The new model combines tags, which are indexed, with fields, which are not index...

atombender · on June 4, 2015

Interesting. So we'd see a lot of benefit from the new model.

Except our documents may easily have more than 255 fields. We would never to query that much, mind you; but we don't know ahead of time what we'd need to query.

A nice thing about InfluxDB compared to other solutions is that it's schemaless and can still aggregate data pretty fast. ElasticSearch is much faster (than 0.8), but it has a big problem with indexes needing to be predefined (auto-creating mappings is highly flawed).

I might drop by the Google group with more questions.

fizx · on June 4, 2015

Why is auto-creating mappings flawed?

atombender · on June 4, 2015

Because ElasticSearch just assigns index settings based on the first value it gets.

For trivial values such as numbers, that's usually okay, unless it happens that the field is polymorphic (not a good schema design, of course).

But it doesn't know how to set up any of the mappings; it doesn't know whether something is a full-text field (which often requires analyzers) or an atomic, enum-type string.

It also doesn't know about dates. If you index pure JSON documents, it will simply store them as strings.

This would all have been a non-problem if updating mappings in ES were simple, but it's not. A mapping is generally append-only; if you want change the type of a mapping, or its analyzer, or most other settings, you have to create a new index and repopulate it. Schema migrations in ES are a lot more painful than, say, PostgreSQL.

andyl · on June 4, 2015

Paul - can you explain the difference between analytics and metrics/sensor queries??

pauldix · on June 4, 2015

Analytics are usually based on aggregating discreet events. It's based on irregular time series. Metrics and sensor data are usually regular time series. That is, series where you have samples taken at regular intervals of time, like once ever 10 seconds.

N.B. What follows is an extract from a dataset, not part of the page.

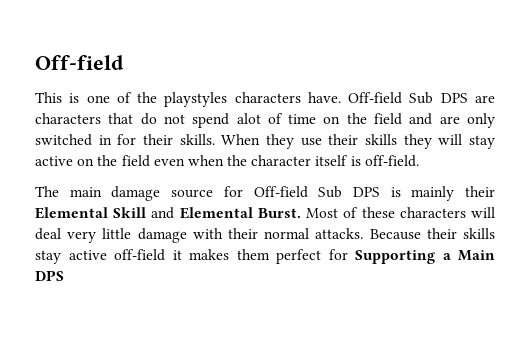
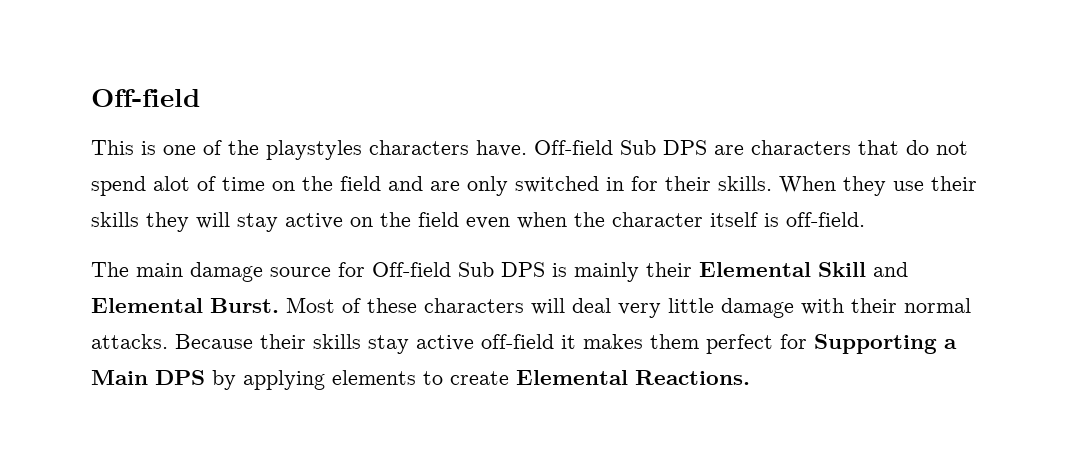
(64, 275) none -> [212,370,750,390] by applying elements to create Elemental Reactions.

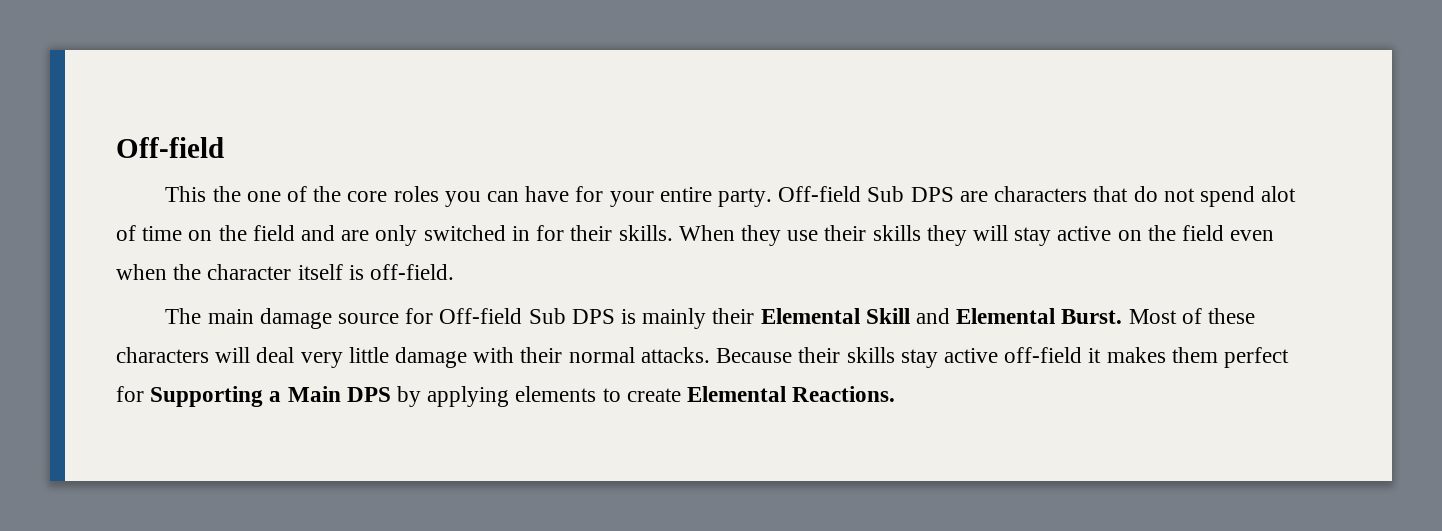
[141,141,156,155] is -> [212,186,241,202] the
[266,140,527,160] playstyles characters have. -> [347,186,773,207] core roles you can have for your entire party.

When it comes to querying regular time series, don't have a huge number of points to aggregate across a single series, where analytics can have millions in a single series that you're looking at.

Then there are other types of queries that you need in analytics that don't make sense in metrics like getting sessions and calculating funnels.

InfluxDB is still useful for analytics today, it's just that in some instances it's more basic and crude compared to what you can do with things like MixPanel.

mattLummus · on June 17, 2015

Is it possible that a regular time series could have better read performance (particularly in aggregations) vs an irregular one due to determinism/randomness - or is that irrelevant to the underlying implementation?